Fish oil, which can reduce blood pressure, decrease blood thickening, and reduce inflammation. Or Curcumin, which reduces inflammation and can inhibit and even reverse left ventricle hypertrophy. Another option is ubiquinone, which drastically improves cardiac health and function. There are other supplements which can help reduce blood pressure, like celery extracts for example.
And if you're enhanced, the worst thing for you to use are stimulants. Think about it. Your blood pressure might be elevated, your blood might be thicker, and you're taking a product that spikes blood pressure even more and increases heart rate. That's a recipe for long term disaster.
Answer: Enhanced lifters
The main culprit for muscle loss while dieting is chronically elevated cortisol levels. Cortisol has many functions, but here are two important ones: mobilizing stored energy to provide fuel, and increasing blood glucose levels.
Your body wants to maintain a stable blood glucose levels. Around 4.0 - 5.0mmol/L and up to 7.0mmol/L after a meal. If it dips down below that (hypoglycemia) you normally get cravings, which compel you to eat and elevate blood sugar, or you'll release stored glucose into the bloodstream. The hormones that increase blood glucose levels are cortisol, glucagon, and (to some extent) growth hormone. All three of these will tend to be more elevated during periods of caloric restriction.
And things can get even more problematic when you're on a low-carb diet because you could increase protein breakdown (breakdown of muscle tissue) into amino acids to produce glucose (gluconeogenesis) from these aminos to maintain stable blood sugar levels.
This means that the more restrictive your diet, and the longer the dieting period is, the more likely you are to have chronically elevated cortisol levels because you constantly need to mobilize more fuel and elevate blood glucose levels. This is especially true when carbs are very low and fats aren't high enough to compensate.
And since chronically elevated cortisol levels can be destructive for natural individuals, it makes it almost impossible to build more muscle, and even harder to prevent muscle loss.
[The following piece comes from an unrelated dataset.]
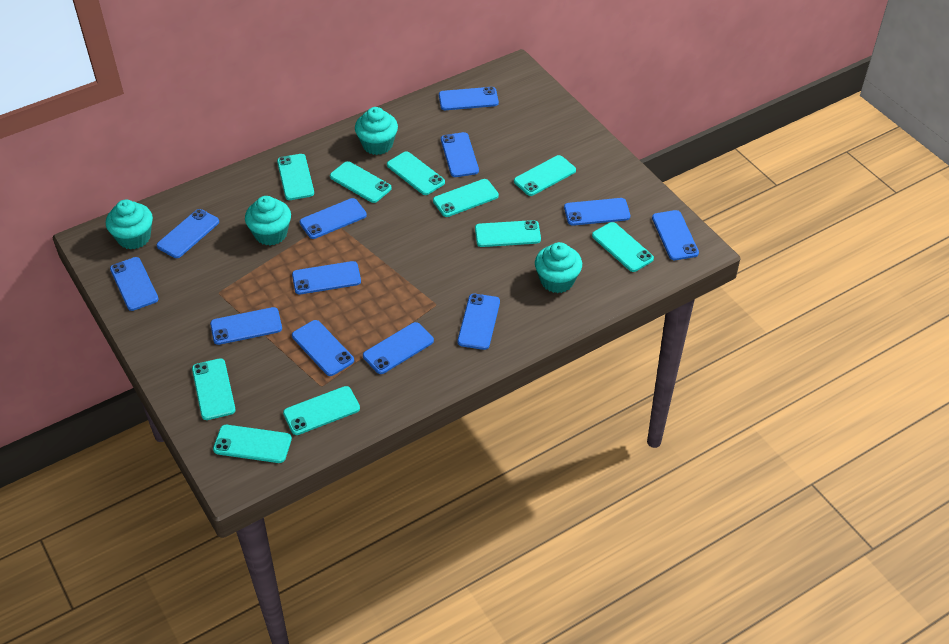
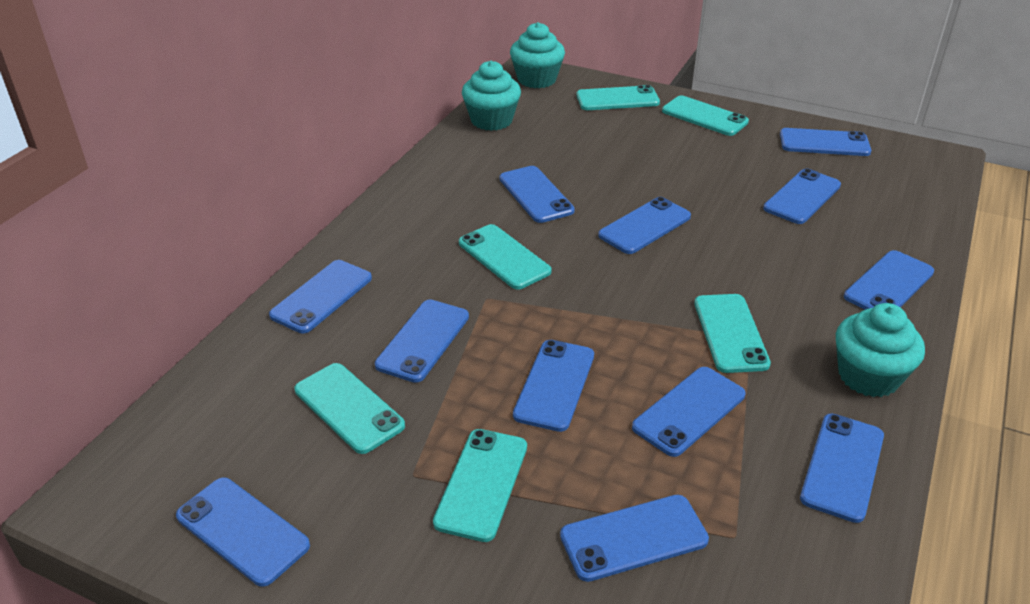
turquoise cupcake: [106,199,153,249] [245,196,291,246] [355,107,398,155] [535,242,582,293] = 4 -> [462,61,521,131] [510,22,565,88] [836,303,925,397] = 3
turquoise phone: [192,358,236,420] [213,425,292,463] [277,154,314,200] [283,386,360,435] [330,161,392,203] [387,151,445,195] [433,179,499,217] [475,220,541,247] [514,155,576,196] [592,222,654,272] = 10 -> [294,363,405,454] [433,429,527,542] [459,224,552,290] [576,85,660,110] [662,96,749,136] [694,294,771,373] = 6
When you're using steroids you're inhibiting the negative action that cortisol can have on muscle – both by reducing its action at the cellular level and by increasing the protein synthesis rate to compensate for the increased rate of protein breakdown.
If someone is using growth hormone, the need to produce cortisol might be reduced because GH also increases blood glucose levels and mobilizes stored energy. If growth hormone is taking care of that, there's less need to release cortisol.
Because of that, enhanced athletes have much less risk of losing muscle while dieting and can use a much stricter diet. They can even build muscle while losing fat.
Answer: Natural lifters
This is goes along with avoiding too much volume per workout. The most enlightened natural lifters avoid this. They focus their training around the most effective exercises.
But every time I train in a commercial gym, I'm reminded that enlightened lifters are few and far between. I see tons of people doing an endless array of minor exercises. It's not uncommon to see guys doing 6-8 exercises for pecs, back, biceps, triceps, delts and 1-2 for legs, if that. And when you look at their exercise selection it rarely includes movements that you or I would prioritize.
There are very few "worthless" exercises, but there's such a thing as prioritizing. When you're natural and can't grow from as much volume per session, you must carefully select your exercises to get the maximum return from your investment. Doing six types of curls is not a good investment. I'm not saying to avoid curls, just avoid redundancy and go with the biggest-yielding exercises.
You don't have to only use big compound lifts. But avoid doing garbage volume by doing too many variations of the same simple movement pattern. If you're a natural lifter, you just can't afford it.